# Given task 1
Extract the entries from their first line through the line containing "building: (211, 408)", including both of those lines, and reproduce them unchanged.

Somali-born activist Ayaan Hirsi Ali is very worried these days. According to her, the Israeli-Palestinian conflict is just a symbol -- a small-scale model of the bigger war between the West and radical Islam. She predicts that this bigger war will become very tangible in the coming years.
Hirsi Ali, a Somalian refugee, was subjected to female genital mutilation when she was only five years old. She later became a political activist, a feminist and a writer, and was elected to parliament in the Netherlands. She co-created the provocative film "Submission" with Dutch director Theo van Gogh, who was assassinated as a result by a radical Dutch Muslim. In 2005, she was named as one of Time Magazine's 100 most influential people in the world. But most importantly, she has become one of the biggest critics of Islam and a prominent fighter for women's rights in Muslim societies. She founded and currently heads the New York-based women's rights organization AHA Foundation, which addresses issues like underage marriage, forced marriage, domestic violence and honor killings.
I would like to talk to you about the Islam that you knew, in comparison with the Islam observed by Hamas. What are the similarities? What are the differences?
"My first participation in this debate between Islam and the West was after Sept. 11, 2001. All the Western people were trying to explain [the attack] away, saying Islam is a religion of compassion, it is a religion of peace, it is a great civilization, and all the things that are done in the name of Islam, they are done by a small minority that hijacked this religion. It is all hijacking, it is not Islam. This premise still underpins American and European foreign policy. Back then we had Hamas, Hezbollah, al-Qaida and Taliban. It was all fringe. There were 19 men who took airplanes and crashed into the twin towers and the Pentagon. This was a small group of men who were pathological and they twisted Islam to fit their pathology. Now instead of a small group of 19 boys there are millions.

# Provided records
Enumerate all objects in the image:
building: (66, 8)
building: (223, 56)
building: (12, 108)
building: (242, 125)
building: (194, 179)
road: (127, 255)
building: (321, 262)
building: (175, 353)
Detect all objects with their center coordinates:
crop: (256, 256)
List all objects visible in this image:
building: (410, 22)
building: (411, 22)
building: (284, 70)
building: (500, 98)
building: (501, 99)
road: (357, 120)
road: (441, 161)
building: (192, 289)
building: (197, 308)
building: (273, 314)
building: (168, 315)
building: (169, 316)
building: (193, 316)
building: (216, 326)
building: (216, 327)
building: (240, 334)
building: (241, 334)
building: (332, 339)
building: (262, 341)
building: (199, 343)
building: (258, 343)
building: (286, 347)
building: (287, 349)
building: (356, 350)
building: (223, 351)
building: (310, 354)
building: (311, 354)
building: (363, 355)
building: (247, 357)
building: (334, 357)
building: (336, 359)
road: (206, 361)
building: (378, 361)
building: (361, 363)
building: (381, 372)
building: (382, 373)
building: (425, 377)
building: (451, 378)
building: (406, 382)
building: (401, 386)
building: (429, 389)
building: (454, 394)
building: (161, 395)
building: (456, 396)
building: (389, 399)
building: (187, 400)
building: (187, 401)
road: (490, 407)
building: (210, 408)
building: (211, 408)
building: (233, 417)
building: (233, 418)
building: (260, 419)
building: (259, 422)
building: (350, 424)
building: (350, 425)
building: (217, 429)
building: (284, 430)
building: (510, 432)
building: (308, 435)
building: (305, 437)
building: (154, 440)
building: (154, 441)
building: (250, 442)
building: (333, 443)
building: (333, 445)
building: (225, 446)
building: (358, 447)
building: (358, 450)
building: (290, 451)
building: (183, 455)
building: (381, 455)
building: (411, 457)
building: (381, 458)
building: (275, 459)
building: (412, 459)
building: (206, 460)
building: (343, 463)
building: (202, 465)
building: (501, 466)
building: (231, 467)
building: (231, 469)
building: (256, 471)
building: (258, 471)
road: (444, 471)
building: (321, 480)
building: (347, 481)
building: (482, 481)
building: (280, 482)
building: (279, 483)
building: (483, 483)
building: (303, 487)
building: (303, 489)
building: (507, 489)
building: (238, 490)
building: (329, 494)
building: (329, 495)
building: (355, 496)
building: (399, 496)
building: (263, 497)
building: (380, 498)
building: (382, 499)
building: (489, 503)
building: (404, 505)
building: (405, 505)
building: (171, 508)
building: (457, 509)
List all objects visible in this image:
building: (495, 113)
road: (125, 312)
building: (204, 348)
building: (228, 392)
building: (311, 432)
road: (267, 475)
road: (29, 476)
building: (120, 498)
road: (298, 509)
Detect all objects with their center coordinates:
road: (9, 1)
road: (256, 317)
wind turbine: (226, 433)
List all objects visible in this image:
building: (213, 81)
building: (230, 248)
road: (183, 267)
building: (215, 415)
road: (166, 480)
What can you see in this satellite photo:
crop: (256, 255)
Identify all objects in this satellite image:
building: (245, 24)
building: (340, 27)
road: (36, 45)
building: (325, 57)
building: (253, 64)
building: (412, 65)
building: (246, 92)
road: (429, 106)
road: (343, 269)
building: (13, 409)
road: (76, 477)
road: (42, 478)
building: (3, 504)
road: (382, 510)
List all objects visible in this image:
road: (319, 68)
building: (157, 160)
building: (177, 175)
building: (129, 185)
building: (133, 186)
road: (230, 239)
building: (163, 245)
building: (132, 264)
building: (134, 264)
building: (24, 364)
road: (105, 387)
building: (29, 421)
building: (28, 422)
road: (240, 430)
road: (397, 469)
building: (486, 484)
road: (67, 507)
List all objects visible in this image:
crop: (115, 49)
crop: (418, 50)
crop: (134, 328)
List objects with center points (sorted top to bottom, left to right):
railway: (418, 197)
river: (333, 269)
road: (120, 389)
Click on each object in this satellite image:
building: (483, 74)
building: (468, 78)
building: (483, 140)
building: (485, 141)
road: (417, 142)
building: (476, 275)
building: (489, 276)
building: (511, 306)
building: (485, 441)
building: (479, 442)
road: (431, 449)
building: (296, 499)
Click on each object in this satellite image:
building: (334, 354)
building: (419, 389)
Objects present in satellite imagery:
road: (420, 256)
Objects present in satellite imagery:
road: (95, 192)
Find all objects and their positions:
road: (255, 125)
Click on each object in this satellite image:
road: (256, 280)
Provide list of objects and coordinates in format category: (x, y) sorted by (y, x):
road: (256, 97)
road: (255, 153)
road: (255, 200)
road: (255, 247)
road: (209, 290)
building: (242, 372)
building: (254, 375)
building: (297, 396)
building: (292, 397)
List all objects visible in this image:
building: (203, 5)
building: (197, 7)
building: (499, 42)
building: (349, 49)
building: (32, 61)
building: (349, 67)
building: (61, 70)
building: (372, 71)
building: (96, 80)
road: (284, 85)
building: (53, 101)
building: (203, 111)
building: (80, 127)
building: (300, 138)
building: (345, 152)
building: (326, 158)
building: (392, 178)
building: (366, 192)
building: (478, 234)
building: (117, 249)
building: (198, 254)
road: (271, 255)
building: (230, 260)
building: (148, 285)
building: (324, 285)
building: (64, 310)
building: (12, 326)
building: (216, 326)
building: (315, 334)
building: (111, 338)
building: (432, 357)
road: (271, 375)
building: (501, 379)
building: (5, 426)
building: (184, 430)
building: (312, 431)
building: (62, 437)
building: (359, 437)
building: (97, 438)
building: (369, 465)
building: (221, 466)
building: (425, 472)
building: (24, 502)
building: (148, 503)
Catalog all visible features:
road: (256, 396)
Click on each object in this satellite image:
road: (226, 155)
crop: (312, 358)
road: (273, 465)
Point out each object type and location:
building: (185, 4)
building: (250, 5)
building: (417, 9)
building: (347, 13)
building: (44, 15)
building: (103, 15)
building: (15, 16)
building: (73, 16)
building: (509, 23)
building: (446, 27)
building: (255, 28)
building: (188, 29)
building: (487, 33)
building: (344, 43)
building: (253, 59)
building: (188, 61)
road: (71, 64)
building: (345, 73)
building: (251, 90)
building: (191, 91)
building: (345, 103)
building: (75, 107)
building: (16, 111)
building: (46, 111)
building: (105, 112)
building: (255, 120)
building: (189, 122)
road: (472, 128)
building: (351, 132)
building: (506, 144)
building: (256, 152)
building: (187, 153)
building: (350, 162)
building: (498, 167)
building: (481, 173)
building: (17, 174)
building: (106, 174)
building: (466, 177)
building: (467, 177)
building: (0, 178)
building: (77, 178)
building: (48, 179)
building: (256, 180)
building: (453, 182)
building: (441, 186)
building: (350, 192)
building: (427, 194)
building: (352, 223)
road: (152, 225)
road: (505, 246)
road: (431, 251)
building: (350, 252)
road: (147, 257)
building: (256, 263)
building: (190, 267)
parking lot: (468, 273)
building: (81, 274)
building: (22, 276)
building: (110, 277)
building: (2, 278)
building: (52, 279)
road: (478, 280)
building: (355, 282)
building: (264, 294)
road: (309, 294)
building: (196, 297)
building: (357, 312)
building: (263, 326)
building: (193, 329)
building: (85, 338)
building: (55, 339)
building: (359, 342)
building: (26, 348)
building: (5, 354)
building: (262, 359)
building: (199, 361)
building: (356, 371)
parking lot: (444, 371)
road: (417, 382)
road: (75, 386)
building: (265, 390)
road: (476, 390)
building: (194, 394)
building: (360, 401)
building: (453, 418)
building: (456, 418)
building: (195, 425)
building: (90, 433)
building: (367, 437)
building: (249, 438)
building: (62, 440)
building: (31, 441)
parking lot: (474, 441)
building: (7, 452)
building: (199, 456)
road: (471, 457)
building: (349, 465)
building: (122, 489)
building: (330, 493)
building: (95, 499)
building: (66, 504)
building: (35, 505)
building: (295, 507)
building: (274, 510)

# Given task 2
Copy the whole passage about Ayaan Hirsi Ali word for word.

# Exercise answer 1
Enumerate all objects in the image:
building: (66, 8)
building: (223, 56)
building: (12, 108)
building: (242, 125)
building: (194, 179)
road: (127, 255)
building: (321, 262)
building: (175, 353)
Detect all objects with their center coordinates:
crop: (256, 256)
List all objects visible in this image:
building: (410, 22)
building: (411, 22)
building: (284, 70)
building: (500, 98)
building: (501, 99)
road: (357, 120)
road: (441, 161)
building: (192, 289)
building: (197, 308)
building: (273, 314)
building: (168, 315)
building: (169, 316)
building: (193, 316)
building: (216, 326)
building: (216, 327)
building: (240, 334)
building: (241, 334)
building: (332, 339)
building: (262, 341)
building: (199, 343)
building: (258, 343)
building: (286, 347)
building: (287, 349)
building: (356, 350)
building: (223, 351)
building: (310, 354)
building: (311, 354)
building: (363, 355)
building: (247, 357)
building: (334, 357)
building: (336, 359)
road: (206, 361)
building: (378, 361)
building: (361, 363)
building: (381, 372)
building: (382, 373)
building: (425, 377)
building: (451, 378)
building: (406, 382)
building: (401, 386)
building: (429, 389)
building: (454, 394)
building: (161, 395)
building: (456, 396)
building: (389, 399)
building: (187, 400)
building: (187, 401)
road: (490, 407)
building: (210, 408)
building: (211, 408)

# Exercise answer 2
Somali-born activist Ayaan Hirsi Ali is very worried these days. According to her, the Israeli-Palestinian conflict is just a symbol -- a small-scale model of the bigger war between the West and radical Islam. She predicts that this bigger war will become very tangible in the coming years.
Hirsi Ali, a Somalian refugee, was subjected to female genital mutilation when she was only five years old. She later became a political activist, a feminist and a writer, and was elected to parliament in the Netherlands. She co-created the provocative film "Submission" with Dutch director Theo van Gogh, who was assassinated as a result by a radical Dutch Muslim. In 2005, she was named as one of Time Magazine's 100 most influential people in the world. But most importantly, she has become one of the biggest critics of Islam and a prominent fighter for women's rights in Muslim societies. She founded and currently heads the New York-based women's rights organization AHA Foundation, which addresses issues like underage marriage, forced marriage, domestic violence and honor killings.
I would like to talk to you about the Islam that you knew, in comparison with the Islam observed by Hamas. What are the similarities? What are the differences?
"My first participation in this debate between Islam and the West was after Sept. 11, 2001. All the Western people were trying to explain [the attack] away, saying Islam is a religion of compassion, it is a religion of peace, it is a great civilization, and all the things that are done in the name of Islam, they are done by a small minority that hijacked this religion. It is all hijacking, it is not Islam. This premise still underpins American and European foreign policy. Back then we had Hamas, Hezbollah, al-Qaida and Taliban. It was all fringe. There were 19 men who took airplanes and crashed into the twin towers and the Pentagon. This was a small group of men who were pathological and they twisted Islam to fit their pathology. Now instead of a small group of 19 boys there are millions.